From Chapter 10: Seeing, Reasoning and Scientific Justification

Thinkers make up words to help talk about things. For example, the Greeks talked about "Zeus's thunderbolts." They meant what we now call "lightning"... [There follows a discussion of the words “epicycle" and “possession by demons:"]

Some people seem to behave like two or more different people. Medieval priests tried to explain this strange behavior. Following the Bible, they theorized that such people were "possessed by demons." “Demon” thus became a theoretical term. This led them to practices such as beating such people or making them eat and drink foul substances. The theory was to make the body unpleasant for the demon. This treatment didn't help to explain or predict split personality behavior. Worse yet, it added to the misery of the sick person. So eventually people stopped saying things like (50) "Fat red demons make people violent, while thin green ones make them sad." Were these medieval exorcists really talking about anything when they talked this way? Most of us would be inclined to say "no." ...

A shorter form of Ockham’s Razor is “What can be explained by the assumption of fewer things is vainly (that is uselessly, wrongly) explained by the assumption of more things.”... Ockham’s Razor is a principle of critical thinking which has come to be deeply involved in philosophy and science. “Ontology” means the study of what kinds of beings exist (and maybe of what kinds don’t exist.) Let’s call the list of things we believe to exist our “ontological commitments.” Ockham’s Razor says we should be parsimonious (say par sih moan e uhs), that is, stingy, in what we believe to exist. We need to have good reason to believe that something exists. It must be necessary to actually explain or predict something. ...

From examples like “demon” and Ockham’s Razor has developed the idea of “the Ontological Fallacy.” The Ontological Fallacy is the fallacy of making a thing out of words. When people hear a word, particularly a noun, used in a sentence, they automatically think there must be some thing which the noun stands for. But this is not always true, as we see in the case of "possession by demons."...

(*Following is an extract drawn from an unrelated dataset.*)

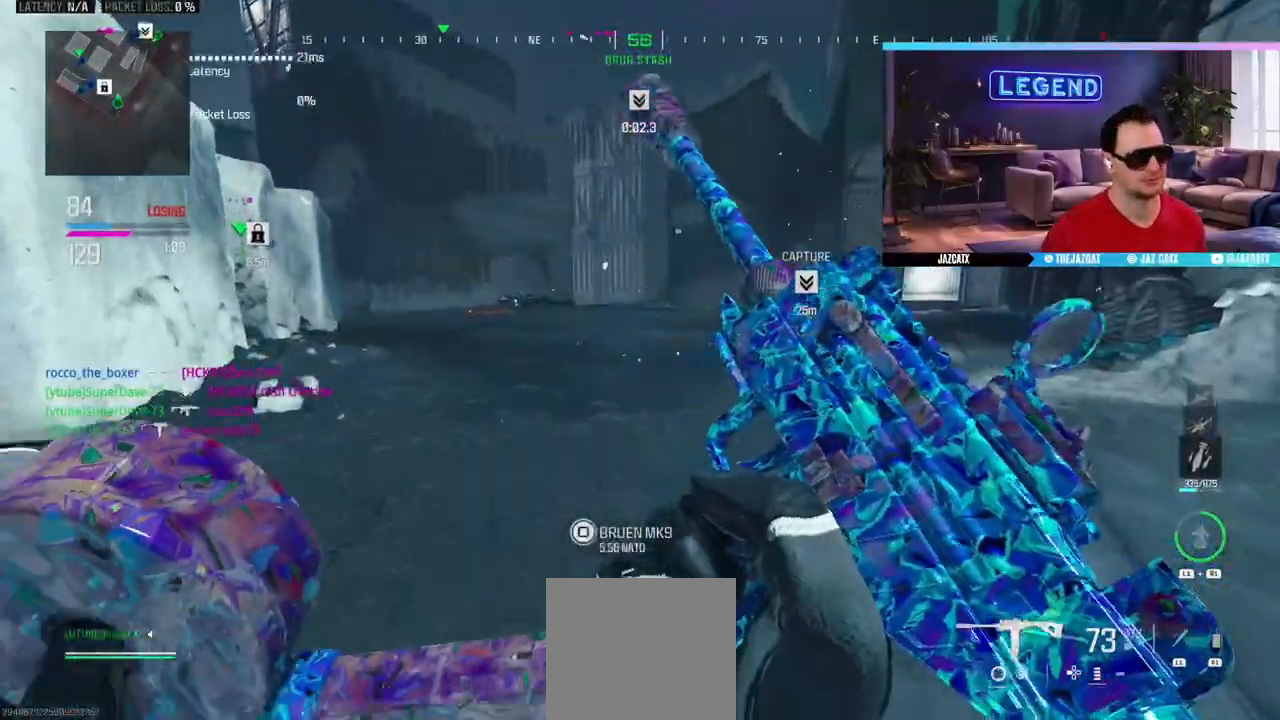
{"buttons": ["L3"], "left_stick": "up", "right_stick": "center", "events": [[450, "left_stick", "up"], [467, "L3", "down"]]}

Proposed theoretical terms, to function in highly justified claims, must occur in statements which are testable and consistent with other justified claims. The statements must explain and predict events and enable us to act successfully on the world...

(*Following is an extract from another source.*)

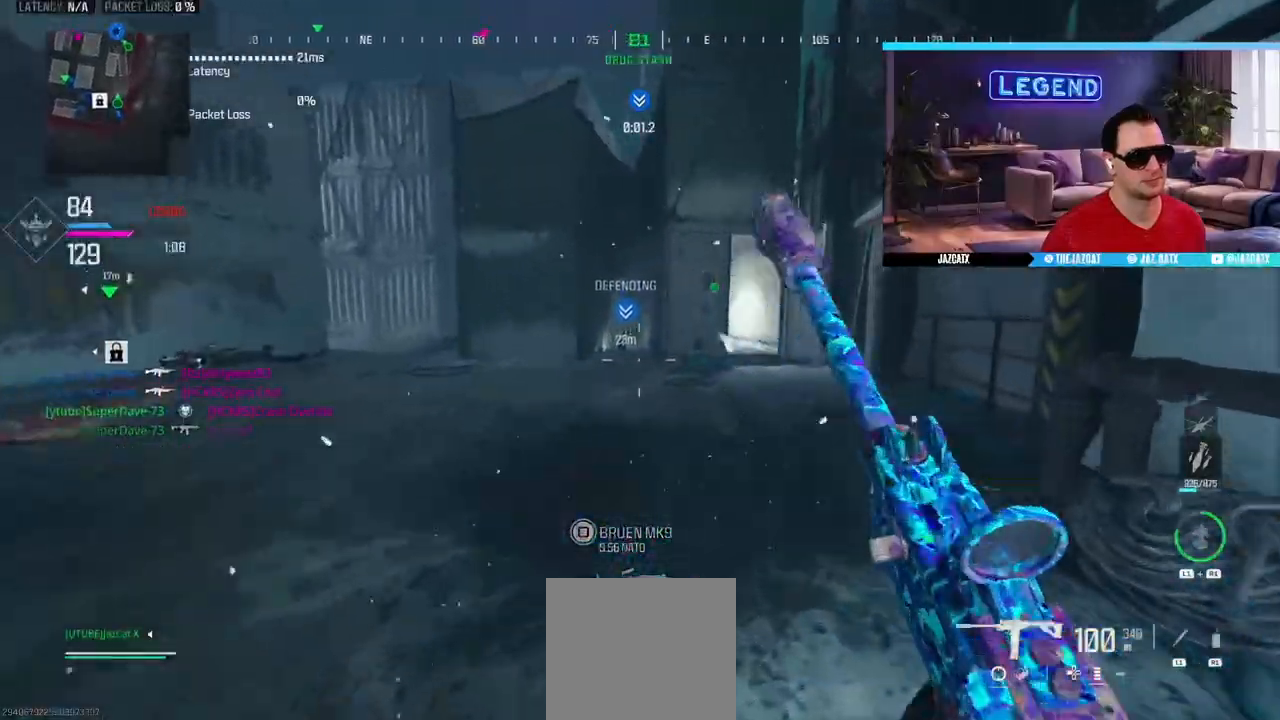
{"buttons": [], "left_stick": "up", "right_stick": "center", "events": [[17, "L3", "up"], [67, "L3", "down"], [233, "SQUARE", "down"], [350, "SQUARE", "up"], [500, "L3", "up"]]}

An explanation is unjustified when it 1) relies on unprovable or improbable claims as initial conditions or laws and 2) uses unnecessary entities.

Horrendous examples of both circumstances 1) and 2) are given by Robbins (1959, p. 18). In 1608 an Italian Friar named Guazzo explained why a priest cut his own throat while waiting to be burned at the stake. The priest was 90 years old. He had been tortured. He was desperate over his fate. But Guazzo “explained” that a demon appeared to him and tempted him so that ... he cut his own throat with his knife. A papal judge named Paulus Grillandus gave an “explanation” why a witch can not escape from prison. The devil could, after all, change her shape and enable her to crawl through the keyhole. However, “when the devil has once got control over [witches] he is eager that they should be put to death, in order that they should not escape him by recanting and penitence.”

Often what needed to be explained had an obvious explanation which could not be accepted. An example was the torture and murder of people based on false accusations. An Inquisitor named Bartolemeo Spina “explained” why oxen which were left unguarded and allegedly killed by witches were later found alive and in their original condition. The Church would have been committing a mortal sin to torture and murder innocent people on false charges. But the Church cannot commit mortal sin. So he “explained” that witches kill the oxen and eat them but then, with the help of the devil, they put the skin back on the bones and bring them back to life. Demonologists had to explain how a woman could be seen in bed at night by her husband and still be far away at a witches’ Sabbath. A “deus ex machina” (say DAY uhs eks mah keen a) is a “god in the machine,” a non sensible, personal being assumed to exist just to explain some event without careful study of the laws and causes involved in that event. Since it has no known laws governing its’ behavior, it is a “wild card”. It can be used to give a “pseudo explanation” of any event. Assuming “wild card” supernatural powers and a devil, inquisitors could pseudo explain evidence of witchcraft and even treat non-evidence as evidence.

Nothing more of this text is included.